- What is required
Extract verbatim every line from the one containing "Anbietende Uni" to the final line of the records below, inclusive, and exclude all pictures.
───── Task inputs
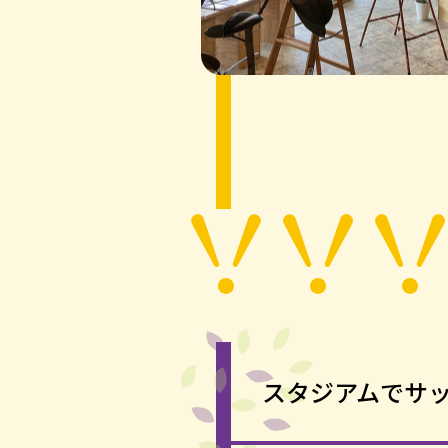
スタジアムでサ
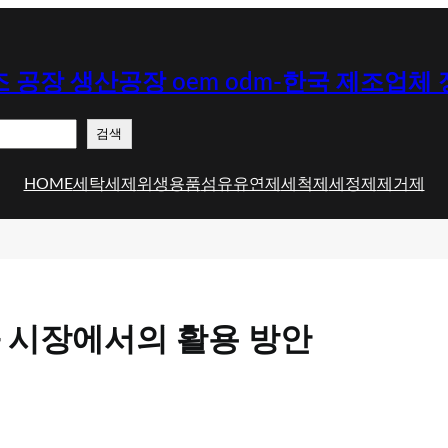
 공장 생산공장 oem odm-한국 제조업체
검색
HOME
세탁세제
위생용품
섬유유연제
세척제
세정제
제거제
 시장에서의 활용 방안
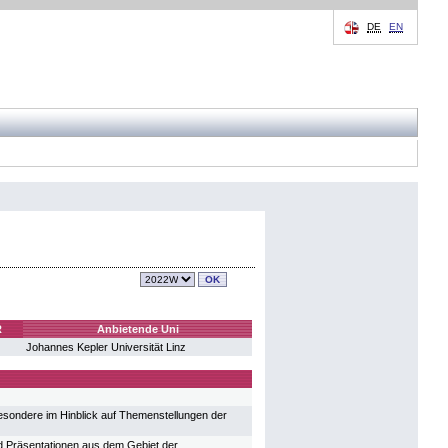
DE
EN
R
Anbietende Uni
Johannes Kepler Universität Linz
besondere im Hinblick auf Themenstellungen der
nd Präsentationen aus dem Gebiet der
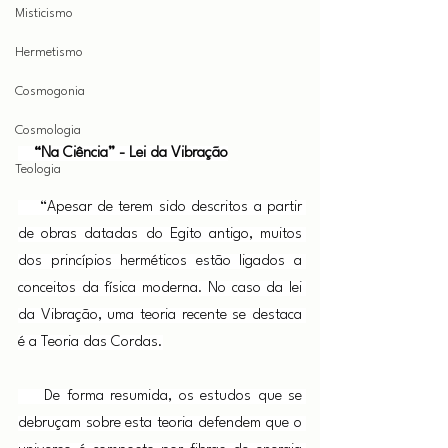
Misticismo
Hermetismo
Cosmogonia
Cosmologia
   “Na Ciência” - Lei da Vibração
Teologia
    “Apesar de terem sido descritos a partir 
de obras datadas do Egito antigo, muitos 
dos princípios herméticos estão ligados a 
conceitos da física moderna. No caso da lei 
da Vibração, uma teoria recente se destaca 
é a Teoria das Cordas.
    De forma resumida, os estudos que se 
debruçam sobre esta teoria defendem que o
──────────
- Exercise response
Anbietende Uni
Johannes Kepler Universität Linz
besondere im Hinblick auf Themenstellungen der
nd Präsentationen aus dem Gebiet der
Misticismo
Hermetismo
Cosmogonia
Cosmologia
   “Na Ciência” - Lei da Vibração
Teologia
    “Apesar de terem sido descritos a partir 
de obras datadas do Egito antigo, muitos 
dos princípios herméticos estão ligados a 
conceitos da física moderna. No caso da lei 
da Vibração, uma teoria recente se destaca 
é a Teoria das Cordas.
    De forma resumida, os estudos que se 
debruçam sobre esta teoria defendem que o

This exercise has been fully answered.